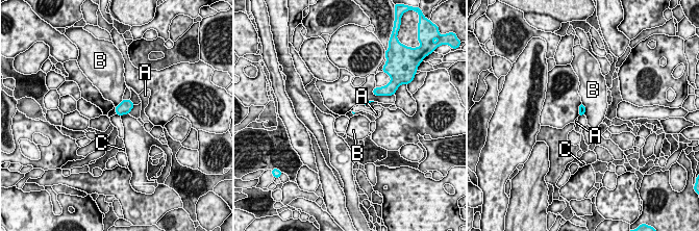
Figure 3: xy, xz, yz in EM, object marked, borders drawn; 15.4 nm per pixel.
longest_contact B 180 nm
accept # A other, B other, C other; border 3:(581, 103), (584, 107), (584, 113); no lettered fragment goes on from it

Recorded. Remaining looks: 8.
calibre changes
inspect em planes borders at 1:(500, 221)

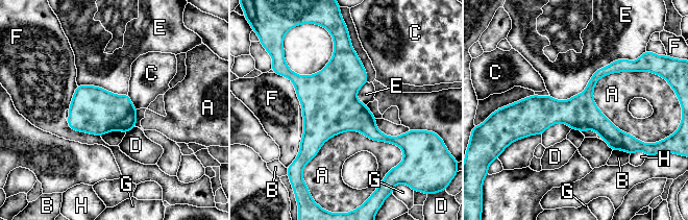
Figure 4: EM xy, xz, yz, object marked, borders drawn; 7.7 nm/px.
accept # A other, B other, C other, D other, E other, F other, G other, H other; border 4:(632, 60), (549, 95); no lettered fragment goes on from it

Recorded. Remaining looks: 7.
branch stops here
inspect 3d 2um at 1:(856, 116)

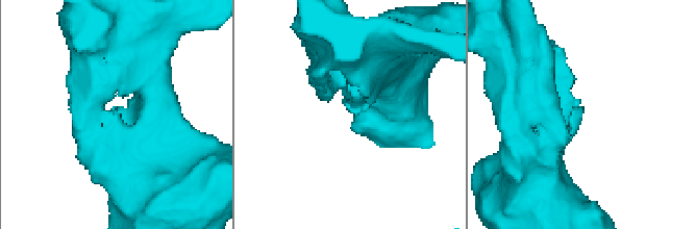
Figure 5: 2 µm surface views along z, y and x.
now the EM
inspect em planes borders at 5:(354, 115)

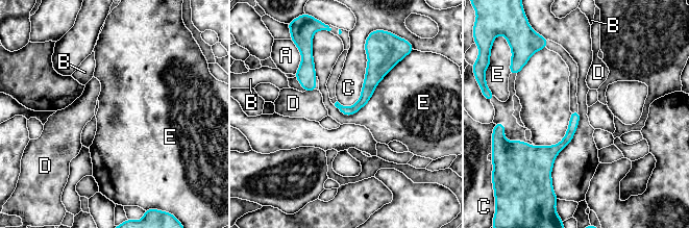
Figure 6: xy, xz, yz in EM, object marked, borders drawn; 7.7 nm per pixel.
accept # A other, B other, C other, D other, E other; border 6:(579, 111), (551, 182); no lettered fragment goes on from it

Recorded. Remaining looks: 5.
free end
inspect em xz step 8 borders at 1:(50, 206)

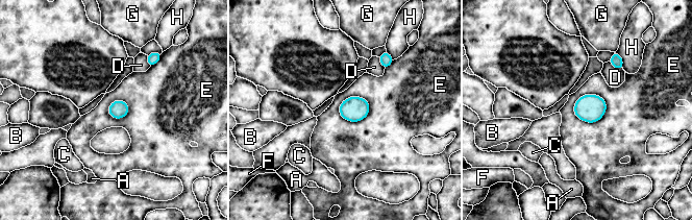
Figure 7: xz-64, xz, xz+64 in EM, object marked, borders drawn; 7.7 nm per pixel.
width 140 nm
accept # A other, B other, C other, D other, E other, F other, G other, H other; border 7:(607, 103), (583, 95), (573, 112); none of them fits

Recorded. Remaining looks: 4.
stop no edits; rest unchecked

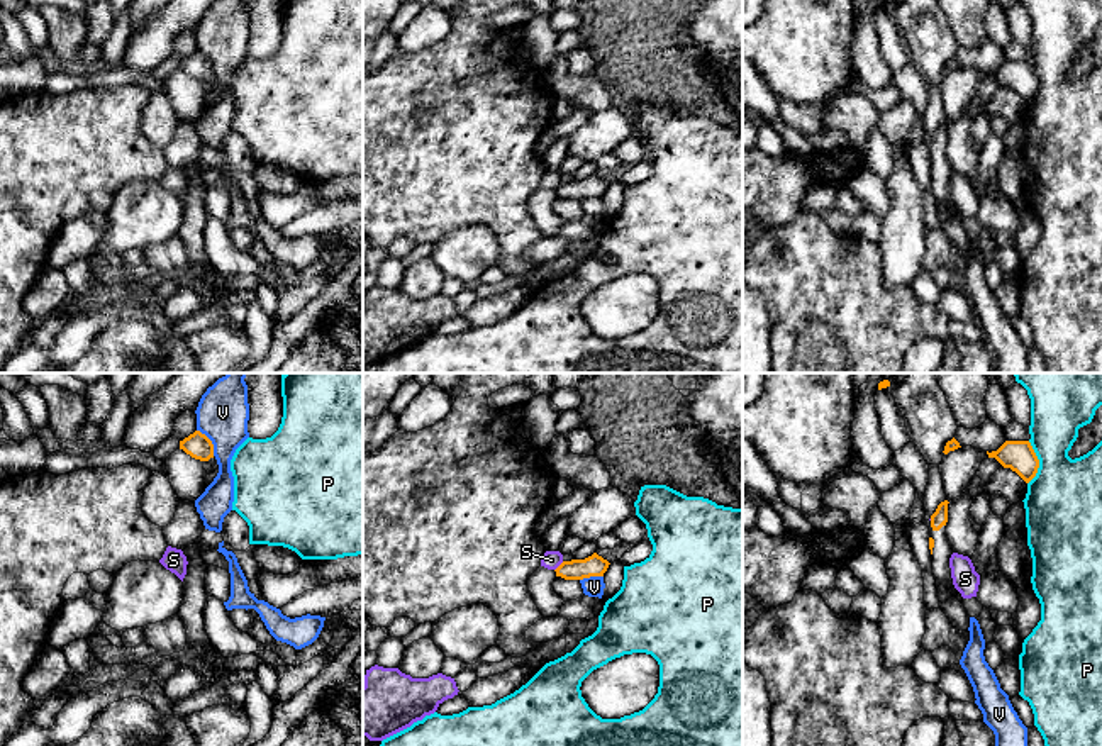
⁂
**AIM OF THE TASK:**
Set down exactly, with no additions, each line from the line that includes "Recorded. Remaining looks: 5." to the final line of the entries above; leave pictures out.

**SOLUTION TO THE EXERCISE:**
Recorded. Remaining looks: 5.
free end
inspect em xz step 8 borders at 1:(50, 206)

Figure 7: xz-64, xz, xz+64 in EM, object marked, borders drawn; 7.7 nm per pixel.
width 140 nm
accept # A other, B other, C other, D other, E other, F other, G other, H other; border 7:(607, 103), (583, 95), (573, 112); none of them fits

Recorded. Remaining looks: 4.
stop no edits; rest unchecked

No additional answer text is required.